Tribunal Administratif de Grenoble — Décision N° TA38-2509259

mercredi 1 octobre 2025

JuridictionTribunal Administratif de Grenoble
SectionTribunal Administratif de Grenoble
N° DossierTA38-2509259
TypeDécision
RecoursExcès de pouvoir
Avocat requérantSCHURMANN

Résumé IA

Le Tribunal Administratif de Grenoble, statuant en référé suspension sur le fondement de l'article L. 521-1 du code de justice administrative, a suspendu la décision implicite de la préfète de l'Isère refusant le renouvellement de la carte de résident de Mme B..., ressortissante guinéenne. La juridiction a reconnu l'urgence, s'agissant d'un refus de renouvellement de titre de séjour, et a estimé que le moyen tiré de la méconnaissance de l'article L. 424-3 du code de l'entrée et du séjour des étrangers et du droit d'asile était propre à créer un doute sérieux sur la légalité de la décision.

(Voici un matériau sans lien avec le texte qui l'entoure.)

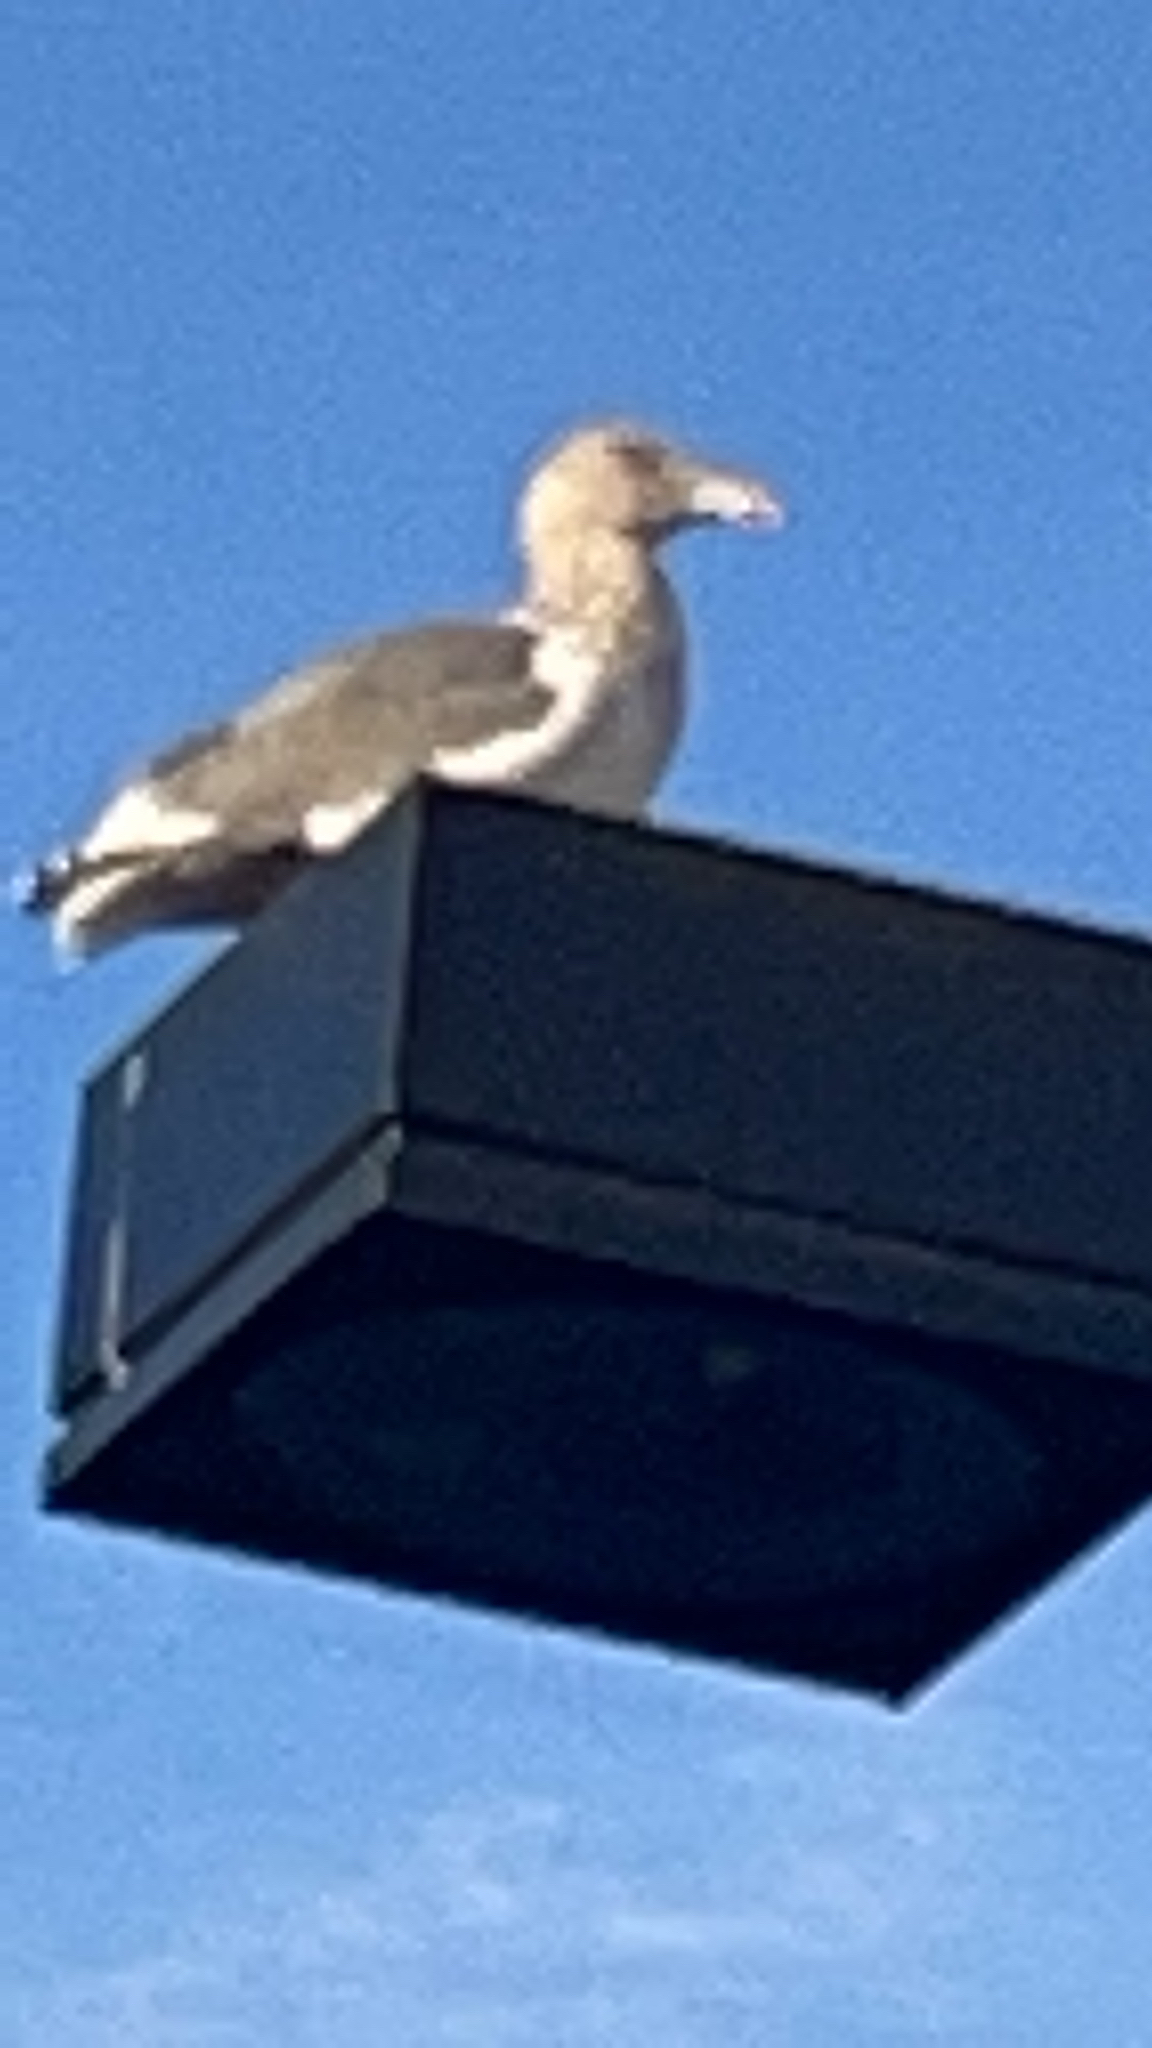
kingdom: Animalia
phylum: Chordata
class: Aves
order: Charadriiformes
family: Laridae
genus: Larus
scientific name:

Le tribunal a enjoint à la préfète de réexaminer la demande de Mme B... et de lui délivrer une attestation de prolongation d'instruction avec autorisation de travail, sous astreinte.

Texte intégral

Vu la procédure suivante :

Par une requête, enregistrée le 5 septembre 2025, Mme C... B..., représentée par Me Schürmann, demande au juge des référés :

1°) d’ordonner, sur le fondement des dispositions de l’article L. 521-1 du code de justice administrative, la suspension de la décision implicite par laquelle la préfète de l’Isère a refusé de renouveler sa carte de séjour et de lui délivrer une attestation de prolongation d’instruction, jusqu’à ce qu’il soit statué au fond sur la légalité de ces décisions ;
2°) d’ordonner à la préfète de l’Isère, d’une part, de réexaminer sa demande de renouvellement de son titre de séjour dans un délai de deux mois à compter de la notification de l’ordonnance, sous astreinte de 200 euros par jour de retard, et, d’autre part, de lui délivrer une attestation de prolongation d’instruction avec autorisation de travail, dans un délai de quarante-huit heures à compter de la notification de l’ordonnance, sous astreinte de 500 euros par jour de retard ;
3°) de mettre à la charge de l’État une somme de 1 500 euros en application de l’article L. 761-1 du code de justice administrative et de l’article 37 de la loi du 10 juillet 1991.

Mme B... soutient que :

dès lors qu’elle était titulaire d’une carte de résident, le refus de renouveler ce titre de séjour crée une présomption d’urgence et ce refus la place en situation de grande précarité et la soumet à un risque d’éloignement ;
les moyens suivants créent un doute sérieux quant à la légalité des décisions :
elles sont dépourvues de motivation ;
elle remplit les conditions pour obtenir le renouvellement de sa carte de résident sur le fondement de l’article L. 424-3 du code de l'entrée et du séjour des étrangers et du droit d'asile ;
en tant que parent d’enfants ayant la qualité de réfugiés, la préfète était tenue de lui délivrer une attestation de prolongation d’instruction prévue par l’article R. 431-15-1 du code de l'entrée et du séjour des étrangers et du droit d'asile dès lors que sa demandes a été déposée dans le délai fixé par l’article R. 431-5 et que son dossier était complet ;
elles méconnaissent l’article 8 de la convention européenne de sauvegarde des droits de l'homme et des libertés fondamentales.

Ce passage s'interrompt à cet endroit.